Tools and Guides

The Data Science and Public Policy Team (DSSG Lab) at Carnegie Mellon University develops and maintains a growing suite of open-source tools and practical guides. These resources empower data scientists, governments, and nonprofit organizations to build impactful and equitable data science solutions to address pressing social challenges.

Our tools are grounded in over a decade of hands-on experience partnering with public sector and nonprofit organizations to improve service delivery through data science.

Tools

Machine Learning

  • Triage A data science platform for machine learning experimentation and reproducibility. Triage supports the full pipeline —from feature engineering and model training to evaluation and governance.
  • Post-modeling: A model selection tool. Post-modeling enables exploration of model performance, feature importance, and output analysis to support informed model deployment decisions.
  • Aequitas: A Bias and fairness audit toolkit. Aequitas helps teams assess and mitigate bias in machine learning predictions, promoting fairness in model-driven decision-making.
  • The Lorax: A lightweight tool that surfaces individual feature importances from Random Forest classifiers for greater interpretability.

Data Engineering

  • Entity Deduplication: A standard and customizable interface for deduplicating records in large databases, with support for user-defined  pre- and post-processing steps.
  • Ohio: A utility that streamlines I/O operations across CSV, PostgreSQL, and Python workflows, with a focus on performance and efficiency.
  • Argcmdr: A lightweight wrapper around Python’s argparse module. Argcmdr simplifies the creation of hierarchical command-line interfaces.
  • Dickens: A collection of Python decorators that extend functionality using the descriptor interface.

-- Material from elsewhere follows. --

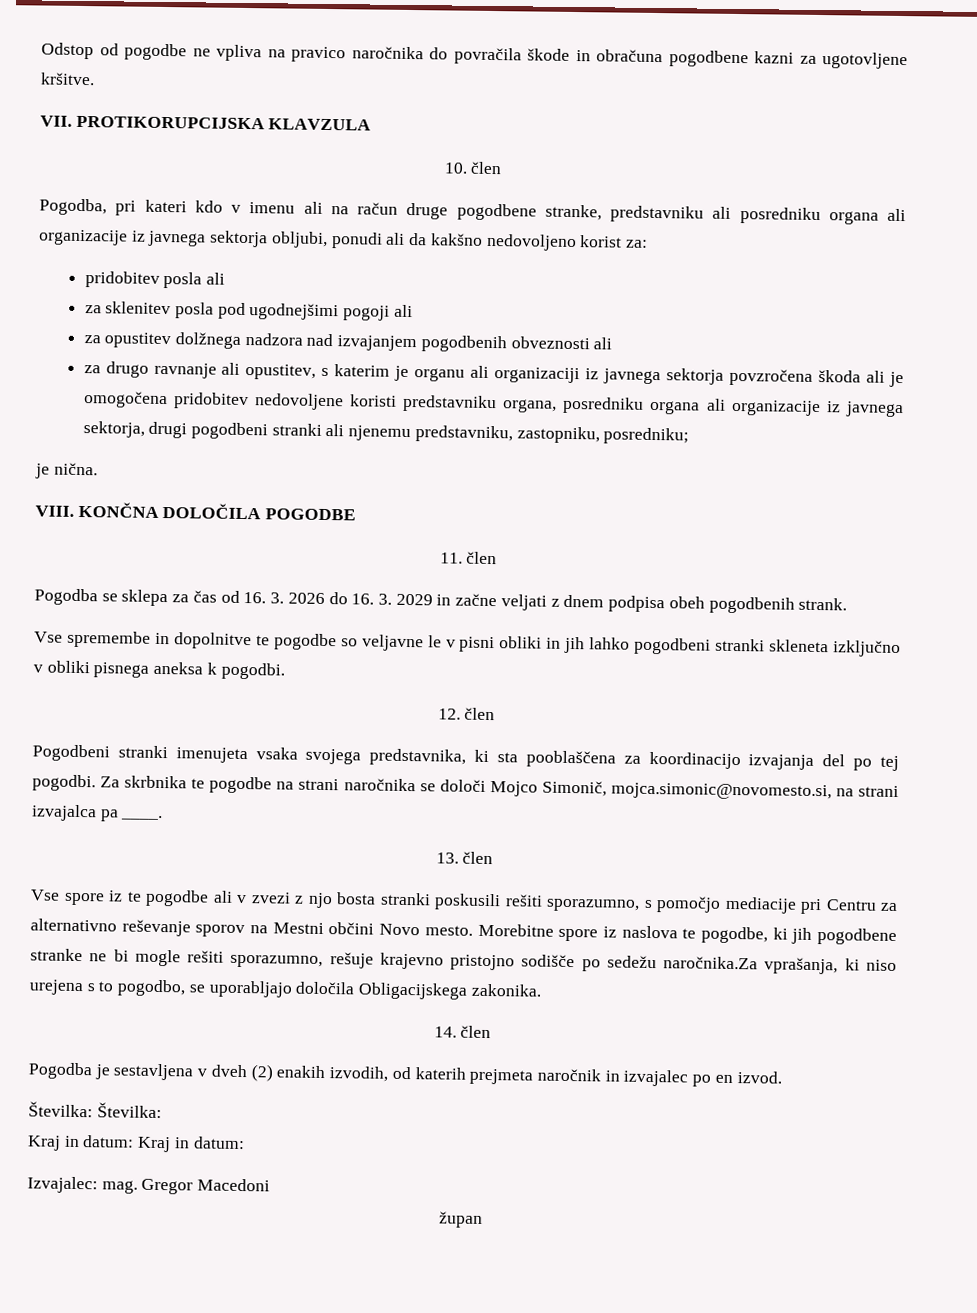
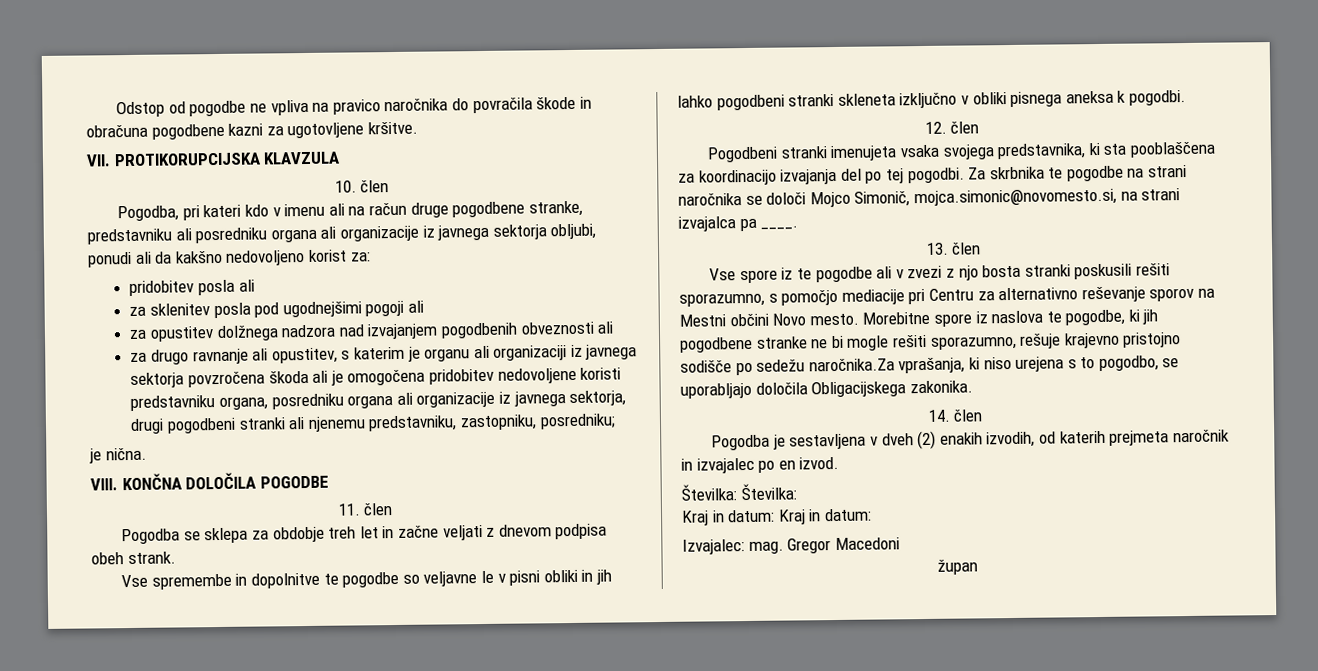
[192,590,433,606] čas od 16. 3. 2026 do 16. 3. 2029 -> [272,526,379,543] obdobje treh let
[563,594,605,608] dnem -> [498,524,552,537] dnevom
[708,596,795,614] pogodbenih -> (124, 558) none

Data Science for Social Good project’s code

Explore codebases from our Data Science for Social Good projects:

👉 Github repository

Guides

  • Scoping Guide: A practical resource for framing and designing data science projects that incorporate AI components.
  • Data Maturity Framework: An easy-to-use questionnaire helps to assess an organization’s data maturity. It also provides guidance on advancing to higher maturity levels.
  • Training materials: A collection of educational resources and materials developed for machine learning practitioners.